BEGIN Source document
EUR/USD Forecast Update: UBS Turns More Bullish On The US Dollar

By |2026-06-25T22:38:42+03:00June 25, 2026|Forex News, News|0 Comments

The Euro remains under pressure after sliding to its lowest level this month, with UBS expecting the US Dollar to stay supported through the third quarter as markets adjust to a more hawkish Federal Reserve.

The Euro to Dollar exchange rate (EUR/USD) traded near 1.1368 on Wednesday, down more than 2.5% in June after starting the month above 1.1649. The pair has now fallen for three consecutive months from January’s 2026 peak above 1.20.

UBS believes the US Dollar’s reaction to higher oil prices has lagged, but expects that to change as markets increasingly focus on Federal Reserve policy.

“Despite the USD-positive terms-of-trade shock linked to energy prices… the greenback should fare better.”

The bank expects the Dollar to “grind higher” during the third quarter, arguing that a reversal in overseas rate expectations should favour the US currency.
END Source document
*Actions to take*:
[1] Do these statements agree with the EUR/USD forecast update? Answer yes or no for each, quoting the words that decide it. (a) EUR/USD started June above 1.1649. (b) The pair has fallen for two consecutive months. (c) UBS expects the Dollar to weaken during the third quarter.
[2] According to the EUR/USD forecast update, at what level was the Euro to Dollar exchange rate trading on Wednesday?
BEGIN Dataset extract
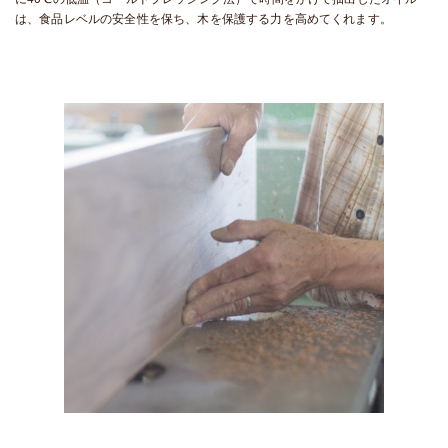
は、食品レベルの安全性を保ち、木を保護する力を高めてくれます。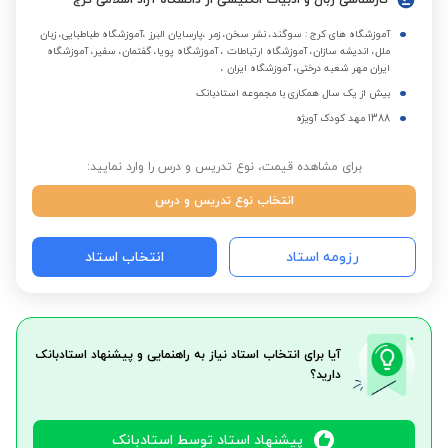
کارشناسی زبان و ادبیات انگلیسی از دانشگاه آزاد اسلامی کرج
آموزشگاه های کرج : سوگند، نشر سخن، زمر ،پارسایان البرز ،آموزشگاه طباطبایی، زبان
ملل، اندیشه سازان، آموزشگاه ارتباطات ، آموزشگاه پویا، گفتمان، سفیر، آموزشگاه
ایران مهر شعبه درختی، آموزشگاه ایران ،
بیش از یک سال همکاری با مجموعه استادبانک
1388 مهد کودک آویژه
برای مشاهده قیمت، نوع تدریس و درس را وارد نمایید:
انتخاب نوع تدریس و درس
رزومه استاد
انتخاب استاد
آیا برای انتخاب استاد نیاز به راهنمایی و پیشنهاد استادبانک
دارید؟
پیشنهاد استاد توسط استادبانک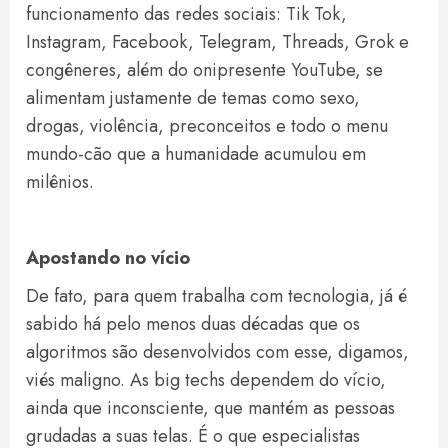
funcionamento das redes sociais: Tik Tok,
Instagram, Facebook, Telegram, Threads, Grok e
congêneres, além do onipresente YouTube, se
alimentam justamente de temas como sexo,
drogas, violência, preconceitos e todo o menu
mundo-cão que a humanidade acumulou em
milênios.
Apostando no vício
De fato, para quem trabalha com tecnologia, já é
sabido há pelo menos duas décadas que os
algoritmos são desenvolvidos com esse, digamos,
viés maligno. As big techs dependem do vício,
ainda que inconsciente, que mantém as pessoas
grudadas a suas telas. É o que especialistas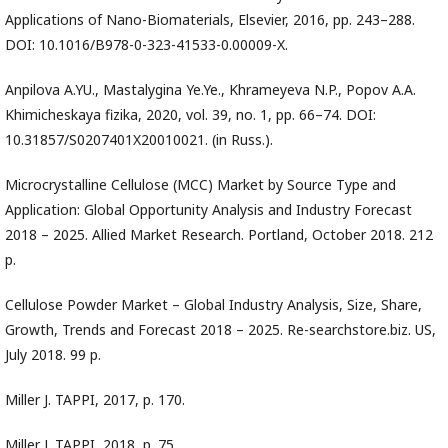
Applications of Nano-Biomaterials, Elsevier, 2016, pp. 243–288.
DOI: 10.1016/B978-0-323-41533-0.00009-X.
Anpilova A.YU., Mastalygina Ye.Ye., Khrameyeva N.P., Popov A.A.
Khimicheskaya fizika, 2020, vol. 39, no. 1, pp. 66–74. DOI:
10.31857/S0207401X20010021. (in Russ.).
Microcrystalline Cellulose (MCC) Market by Source Type and
Application: Global Opportunity Analysis and Industry Forecast
2018 – 2025. Allied Market Research. Portland, October 2018. 212
p.
Cellulose Powder Market – Global Industry Analysis, Size, Share,
Growth, Trends and Forecast 2018 – 2025. Re-searchstore.biz. US,
July 2018. 99 p.
Miller J. TAPPI, 2017, p. 170.
Miller J. TAPPI, 2018, p. 75.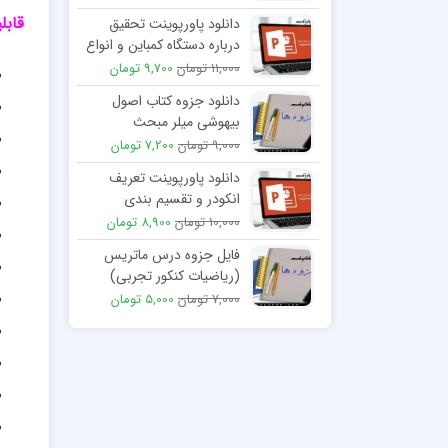
قابلی
دانلود پاورپوینت تحقیق
درباره دستگاه کمباین و انواع
آن
11,000 تومان
9,700 تومان
دانلود جزوه کتاب اصول
بیهوشی میلر مبحث
هوشبرهای وریدی
9,000 تومان
7,200 تومان
دانلود پاورپوینت تعریف
انکودر و تقسیم بندی
انکودرها
10,000 تومان
8,900 تومان
فایل جزوه درس ماتریس
(ریاضیات کنکور تجربی)
7,000 تومان
5,000 تومان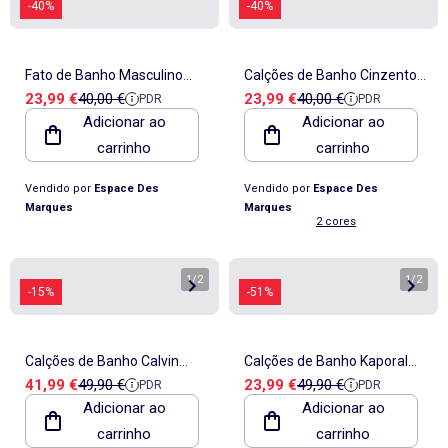
-40%
-40%
Fato de Banho Masculino
Calções de Banho Cinzentos
Preço de venda
Preço de referência
Preço de venda
Preço de referência
23,99 €
40,00 €
23,99 €
40,00 €
PDR
PDR
Ellesse Cielo
Ellesse Marche para Homem
Adicionar ao
Adicionar ao
Vermelho/Branco/Azul-
SXR17674128
carrinho
carrinho
Marinho
Vendido por
Espace Des
Vendido por
Espace Des
Marques
Marques
2 cores
1
/
2
1
/
2
-15%
-51%
Calções de Banho Calvin
Calções de Banho Kaporal
Preço de venda
Preço de referência
Preço de venda
Preço de referência
41,99 €
49,90 €
23,99 €
49,90 €
PDR
PDR
Klein Jeans com Cordão para
MARTYE para Homem com
Adicionar ao
Adicionar ao
Homem Rosa
Padrão Azul/Marinho
carrinho
carrinho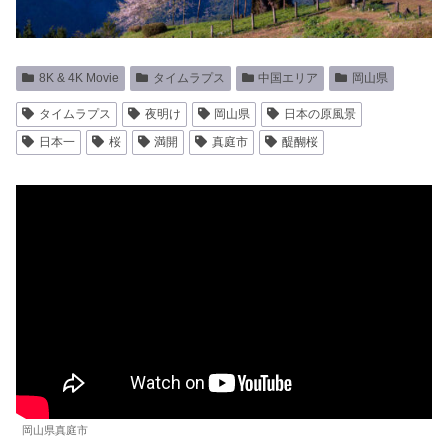
8K & 4K Movie
タイムラプス
中国エリア
岡山県
タイムラプス
夜明け
岡山県
日本の原風景
日本一
桜
満開
真庭市
醍醐桜
岡山県真庭市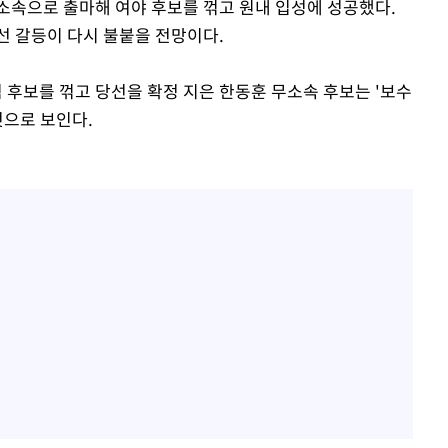
소속으로 출마해 여야 후보를 꺾고 원내 입성에 성공했다.
선 갈등이 다시 불붙을 전망이다.
후보를 꺾고 당선을 확정 지은 한동훈 무소속 후보는 '보수
것으로 보인다.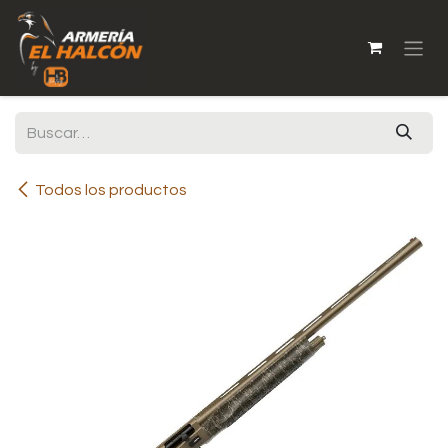
Ir al contenido
Todos los productos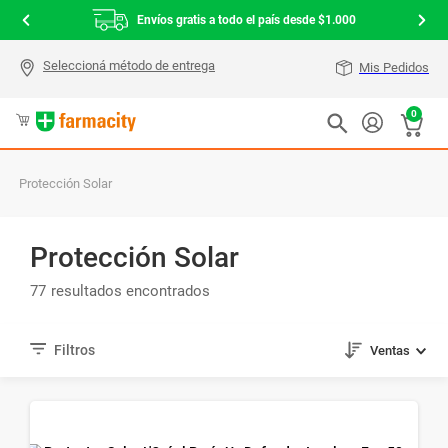
Envíos gratis a todo el país desde $1.000
Mis Pedidos
0
Protección Solar
Protección Solar
77
Ventas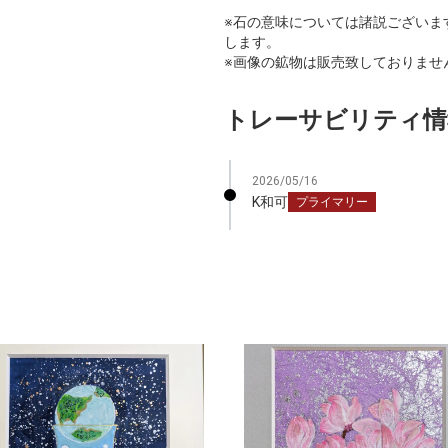
※石の意味については諸説ございま
します。
※画像の鉱物は販売致しておりませ
トレーサビリティ情
2026/05/16
K和可
プライマリー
END Dataset extract
*Outputs for the tasks*:
[1]
(a) Yes: "after starting the month above 1.1649."
(b) No: "The pair has now fallen for three consecutive months."
(c) No: "The bank expects the Dollar to “grind higher” during the third quarter."

[2] Near 1.1368.